TASK PROMPT: Write out the listing below again without the picture, switching every "wrist" to "hand" and leaving everything else as it is.
BEGIN SUPPLIED MATERIAL
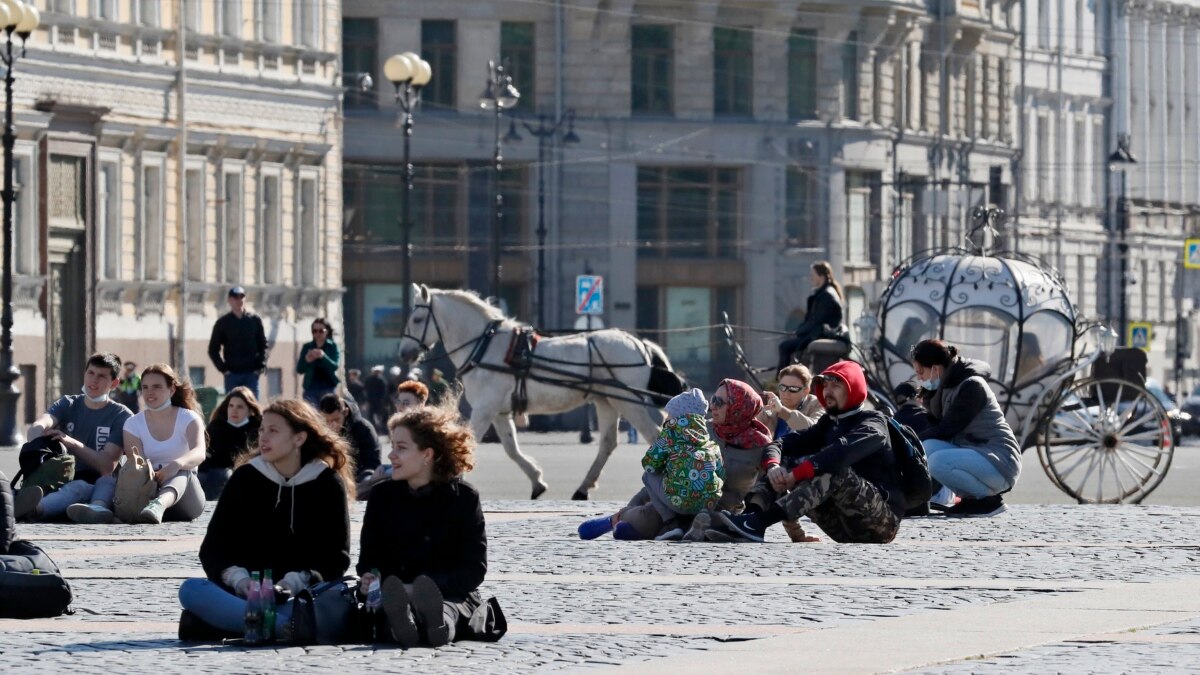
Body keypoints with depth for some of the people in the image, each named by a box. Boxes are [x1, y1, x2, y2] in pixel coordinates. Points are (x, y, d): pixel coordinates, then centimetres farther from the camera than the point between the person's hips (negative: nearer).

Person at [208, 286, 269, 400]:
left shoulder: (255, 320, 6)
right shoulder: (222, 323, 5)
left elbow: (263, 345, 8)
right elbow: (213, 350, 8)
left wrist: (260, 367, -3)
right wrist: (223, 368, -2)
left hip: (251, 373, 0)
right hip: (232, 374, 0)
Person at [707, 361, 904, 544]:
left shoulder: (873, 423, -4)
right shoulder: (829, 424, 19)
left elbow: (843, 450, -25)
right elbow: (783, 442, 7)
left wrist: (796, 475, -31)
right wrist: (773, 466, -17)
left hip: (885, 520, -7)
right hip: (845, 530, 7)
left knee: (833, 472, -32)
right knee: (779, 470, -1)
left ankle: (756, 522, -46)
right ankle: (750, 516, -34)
END SUPPLIED MATERIAL
EXERCISE RESPONSE:
Body keypoints with depth for some of the people in the image, each named by a box. Boxes are [x1, y1, x2, y2] in pixel coordinates. Points are (x, y, d): pixel coordinates, then centimetres farther from the camera than the point between the person's hips (negative: nearer).

Person at [208, 286, 269, 400]:
left shoulder: (255, 320, 6)
right shoulder: (222, 323, 5)
left elbow: (263, 345, 8)
right elbow: (213, 350, 8)
left hand: (260, 367, -3)
right hand: (223, 368, -2)
left hip: (251, 373, 0)
right hip: (232, 374, 0)
Person at [707, 361, 904, 544]:
left shoulder: (873, 423, -4)
right shoulder: (829, 424, 19)
left elbow: (843, 450, -25)
right elbow: (783, 442, 7)
left hand: (796, 475, -31)
right hand: (773, 466, -17)
left hip: (885, 520, -7)
right hip: (845, 530, 7)
left knee: (833, 472, -32)
right knee: (779, 470, -1)
left ankle: (756, 522, -46)
right ankle: (750, 516, -34)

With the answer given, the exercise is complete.